### Istruzioni di lavoro
Restituisci tutte le righe dei dati che seguono, identiche e senza alcuna modifica.

### Dati del compito
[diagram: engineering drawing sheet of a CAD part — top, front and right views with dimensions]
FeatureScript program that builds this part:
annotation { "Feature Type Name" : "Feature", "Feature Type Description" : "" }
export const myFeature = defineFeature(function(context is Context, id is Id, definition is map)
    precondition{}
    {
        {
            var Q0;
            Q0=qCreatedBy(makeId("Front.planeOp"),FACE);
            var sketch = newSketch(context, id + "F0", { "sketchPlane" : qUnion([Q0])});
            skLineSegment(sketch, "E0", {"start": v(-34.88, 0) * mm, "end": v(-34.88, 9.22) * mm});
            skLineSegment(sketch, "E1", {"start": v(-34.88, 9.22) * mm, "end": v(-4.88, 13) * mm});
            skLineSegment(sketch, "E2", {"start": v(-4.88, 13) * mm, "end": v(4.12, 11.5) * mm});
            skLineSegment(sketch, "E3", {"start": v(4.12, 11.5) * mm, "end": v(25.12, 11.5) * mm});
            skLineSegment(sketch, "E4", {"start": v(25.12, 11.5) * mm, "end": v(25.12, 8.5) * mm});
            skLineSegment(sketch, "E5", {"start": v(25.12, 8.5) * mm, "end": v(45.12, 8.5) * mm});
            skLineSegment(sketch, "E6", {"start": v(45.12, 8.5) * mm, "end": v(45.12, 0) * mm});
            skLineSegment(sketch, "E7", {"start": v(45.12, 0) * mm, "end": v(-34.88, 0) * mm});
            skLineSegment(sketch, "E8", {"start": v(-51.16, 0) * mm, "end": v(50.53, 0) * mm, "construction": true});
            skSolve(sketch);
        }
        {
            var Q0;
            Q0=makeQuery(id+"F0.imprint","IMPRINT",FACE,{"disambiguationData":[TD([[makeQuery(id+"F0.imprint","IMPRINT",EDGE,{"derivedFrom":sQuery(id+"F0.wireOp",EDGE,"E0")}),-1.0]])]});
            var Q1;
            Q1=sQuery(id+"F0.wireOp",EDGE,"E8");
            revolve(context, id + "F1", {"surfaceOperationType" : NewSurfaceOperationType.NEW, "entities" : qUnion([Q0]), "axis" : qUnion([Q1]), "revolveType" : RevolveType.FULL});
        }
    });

### Risultato atteso
[diagram: engineering drawing sheet of a CAD part — top, front and right views with dimensions]
FeatureScript program that builds this part:
annotation { "Feature Type Name" : "Feature", "Feature Type Description" : "" }
export const myFeature = defineFeature(function(context is Context, id is Id, definition is map)
    precondition{}
    {
        {
            var Q0;
            Q0=qCreatedBy(makeId("Front.planeOp"),FACE);
            var sketch = newSketch(context, id + "F0", { "sketchPlane" : qUnion([Q0])});
            skLineSegment(sketch, "E0", {"start": v(-34.88, 0) * mm, "end": v(-34.88, 9.22) * mm});
            skLineSegment(sketch, "E1", {"start": v(-34.88, 9.22) * mm, "end": v(-4.88, 13) * mm});
            skLineSegment(sketch, "E2", {"start": v(-4.88, 13) * mm, "end": v(4.12, 11.5) * mm});
            skLineSegment(sketch, "E3", {"start": v(4.12, 11.5) * mm, "end": v(25.12, 11.5) * mm});
            skLineSegment(sketch, "E4", {"start": v(25.12, 11.5) * mm, "end": v(25.12, 8.5) * mm});
            skLineSegment(sketch, "E5", {"start": v(25.12, 8.5) * mm, "end": v(45.12, 8.5) * mm});
            skLineSegment(sketch, "E6", {"start": v(45.12, 8.5) * mm, "end": v(45.12, 0) * mm});
            skLineSegment(sketch, "E7", {"start": v(45.12, 0) * mm, "end": v(-34.88, 0) * mm});
            skLineSegment(sketch, "E8", {"start": v(-51.16, 0) * mm, "end": v(50.53, 0) * mm, "construction": true});
            skSolve(sketch);
        }
        {
            var Q0;
            Q0=makeQuery(id+"F0.imprint","IMPRINT",FACE,{"disambiguationData":[TD([[makeQuery(id+"F0.imprint","IMPRINT",EDGE,{"derivedFrom":sQuery(id+"F0.wireOp",EDGE,"E0")}),-1.0]])]});
            var Q1;
            Q1=sQuery(id+"F0.wireOp",EDGE,"E8");
            revolve(context, id + "F1", {"surfaceOperationType" : NewSurfaceOperationType.NEW, "entities" : qUnion([Q0]), "axis" : qUnion([Q1]), "revolveType" : RevolveType.FULL});
        }
    });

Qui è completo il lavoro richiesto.